No, it doesn't.  People who need to know the difference already know it.
It is simply IRRELEVANT how many people still use the term URL since
that term encompasses the exact same set as URI.  It always has.
If I am talking to a non-technical person, I will talk about URI
(the standard) and "Web addresses" (browsing) and "references"
(the stuff you type into the address bar or href).

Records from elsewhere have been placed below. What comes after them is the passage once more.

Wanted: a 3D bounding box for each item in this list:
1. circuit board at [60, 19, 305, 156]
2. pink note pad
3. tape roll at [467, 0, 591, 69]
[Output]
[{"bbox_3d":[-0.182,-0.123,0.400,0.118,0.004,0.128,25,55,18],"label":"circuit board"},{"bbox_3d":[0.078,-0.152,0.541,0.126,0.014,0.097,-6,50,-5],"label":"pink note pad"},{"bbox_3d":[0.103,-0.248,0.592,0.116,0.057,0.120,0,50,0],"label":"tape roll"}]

The only problem we've had recently is folks who claim an arbitrary
reference string is a URL, which doesn't make any sense whatsoever
no matter what the acronym spells.  "" is not a URL/URI/IRI.  It might
be a URI reference or an IRI reference.

> What I am suggesting does not ask for any redefinition of URI, it's
> specification, name or syntax. It is just a restoration to greater
> respectability of the colloquial name. We lack, and I believe we need,
> a single simple high level term for these things; something that
> understood by doctors, journalists, artists, engineers, parents,
> grandparents, children and puppies. Those who care will continue to
> check the detail and use the real technical terms, and they will often
> need language that carefully distinguishes IRIs from URIs. But for
> most mainstream use, we lack an umbrella term and have (due to the URN
> vs URI perma-debate) lost the ability to talk clearly about
> UR-Locators. I am suggesting we say "if it's a URI, a URI Reference,
> or an IRI, then ... sure, it's what we now casually call an URL". The
> suggestion to change the acronym expansion could live or die
> separately, but it does emphasise the core feature of the Web.

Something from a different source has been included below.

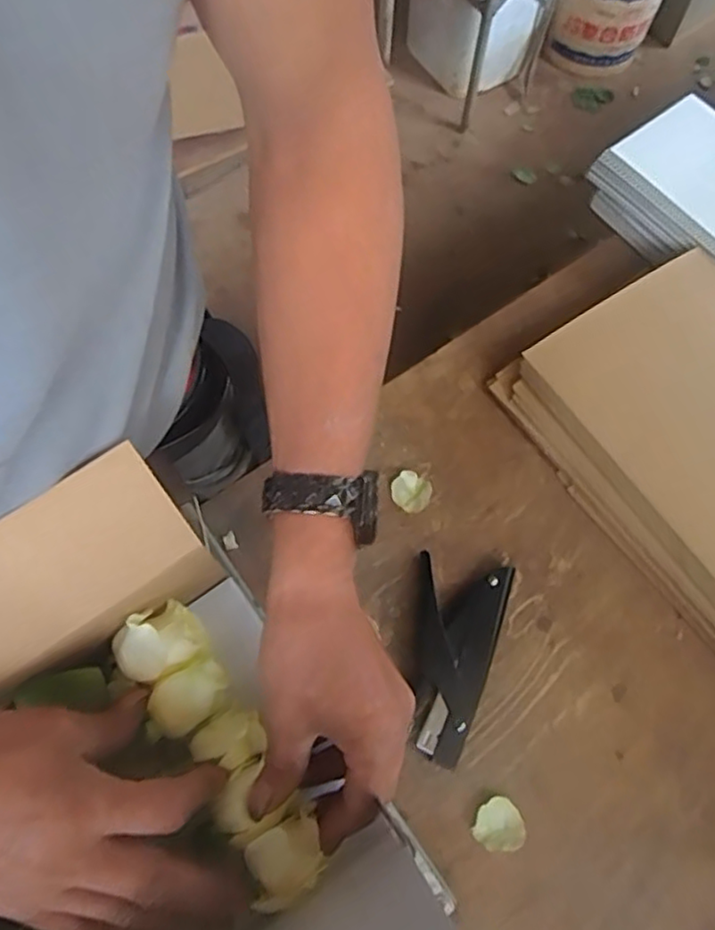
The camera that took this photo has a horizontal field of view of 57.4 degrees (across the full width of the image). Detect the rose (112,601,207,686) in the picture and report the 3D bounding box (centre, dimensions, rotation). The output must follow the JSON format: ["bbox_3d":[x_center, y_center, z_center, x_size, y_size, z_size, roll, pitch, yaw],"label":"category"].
[{"bbox_3d":[-0.115,0.102,0.373,0.047,0.038,0.034,-37,74,-14],"label":"rose"}]

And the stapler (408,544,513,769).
[{"bbox_3d":[0.075,0.148,0.497,0.067,0.029,0.145,9,69,3],"label":"stapler"}]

There is no need to talk clearly about UR-Locators. All URNs are locators.
Being able to use an identifier for locating something has nothing to do
with its syntax.  It has to do with the availability of a
resolution/retrieval mechanism.  Changing the name is not going to
change the desire of some people to keep rehashing that debate --
it will just introduce yet more ambiguity into the term.

> What do you prefer as the most over-arching and inclusive term to use
> in everyday discourse?

URI (for output) and reference (for input).